By utilizing the MITRE ICS ATT&CK framework, TDi selected multiple Tactics, Techniques, and Protocols (TTP’s) to build use cases around. The main solution being addressed in this project are:
Extend and enhance ICS ATT&CK framework to include operational TTP’s which can be validated, approved, and automated preventing mis-operation
Improve Commercial industry technology (ConsoleWorks) that provides secure human access which can be captured, interrogated, and validated against operational and adversarial TTP’s defined by MITRE and users of the technology
-
Control and log human access to OT assets
-
Collect and identify current and approved settings of OT Assets
-
Identify, Alarm & Compare human changes to operational technology to prevent human mis-operation
-
Understand & Advise OT Settings as well as configuration changes which define safe operational characteristics and unsafe changes
How can you benefit?
An actor gains access to Critical Assets and issues commands as they interact with those assets, the solution will intercept and evaluate the risk of the command (or increased risk of the sequence of commands) based on the playbooks that represent the various TTP’s.

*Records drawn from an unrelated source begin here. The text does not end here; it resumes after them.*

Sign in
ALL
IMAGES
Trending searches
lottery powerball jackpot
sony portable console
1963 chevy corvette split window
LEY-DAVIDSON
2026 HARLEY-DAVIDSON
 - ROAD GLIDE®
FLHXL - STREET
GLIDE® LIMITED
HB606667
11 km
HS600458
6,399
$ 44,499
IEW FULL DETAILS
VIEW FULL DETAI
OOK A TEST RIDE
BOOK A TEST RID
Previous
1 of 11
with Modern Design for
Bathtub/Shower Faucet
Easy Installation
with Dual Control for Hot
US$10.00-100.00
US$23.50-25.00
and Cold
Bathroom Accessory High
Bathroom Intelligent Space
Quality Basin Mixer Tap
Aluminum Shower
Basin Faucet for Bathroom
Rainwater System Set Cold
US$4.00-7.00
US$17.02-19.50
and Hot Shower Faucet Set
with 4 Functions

This will prevent the actor from executing an operational command that could change a configuration in a way that could cause disruptive or destructive events(s) to occur which may result in grid failure, production stoppage, or physical damage to humans and/or machines.

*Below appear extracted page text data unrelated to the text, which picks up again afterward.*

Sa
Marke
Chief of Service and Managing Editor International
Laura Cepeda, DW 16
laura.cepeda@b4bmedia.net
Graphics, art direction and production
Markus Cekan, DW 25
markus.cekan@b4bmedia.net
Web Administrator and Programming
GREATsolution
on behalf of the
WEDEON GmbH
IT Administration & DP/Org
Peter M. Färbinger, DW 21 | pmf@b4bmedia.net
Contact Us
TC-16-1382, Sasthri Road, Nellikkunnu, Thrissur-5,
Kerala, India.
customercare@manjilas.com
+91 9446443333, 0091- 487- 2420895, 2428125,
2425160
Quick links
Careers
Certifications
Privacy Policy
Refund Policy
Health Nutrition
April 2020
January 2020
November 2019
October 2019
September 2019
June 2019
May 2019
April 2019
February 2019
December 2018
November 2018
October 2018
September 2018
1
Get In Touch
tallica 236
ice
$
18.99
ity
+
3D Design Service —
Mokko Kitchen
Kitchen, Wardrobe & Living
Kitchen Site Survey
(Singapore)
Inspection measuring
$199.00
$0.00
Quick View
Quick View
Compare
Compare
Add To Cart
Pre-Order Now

How ConsoleWorks is breaking through barriers and is the new state of the art in Cybersecurity
Currently, the ability to Identify, Protect, Detect, Respond, and Recover, from human actions beyond the HMI or Vendor Application is not available. This approach not only considers the NIST cybersecurity impact of an adversary but enhances coverage to include operational considerations for insiders (vendors, privileged actors, and contractors). It minimizes the need for operations to become cybersecurity experts. By combining known adversarial TTPs with business operational TTPs and automation, our solution shortens the process of Observing, Evaluating, Deciding, and Acting which can prevent mis-operation with minimal human interaction.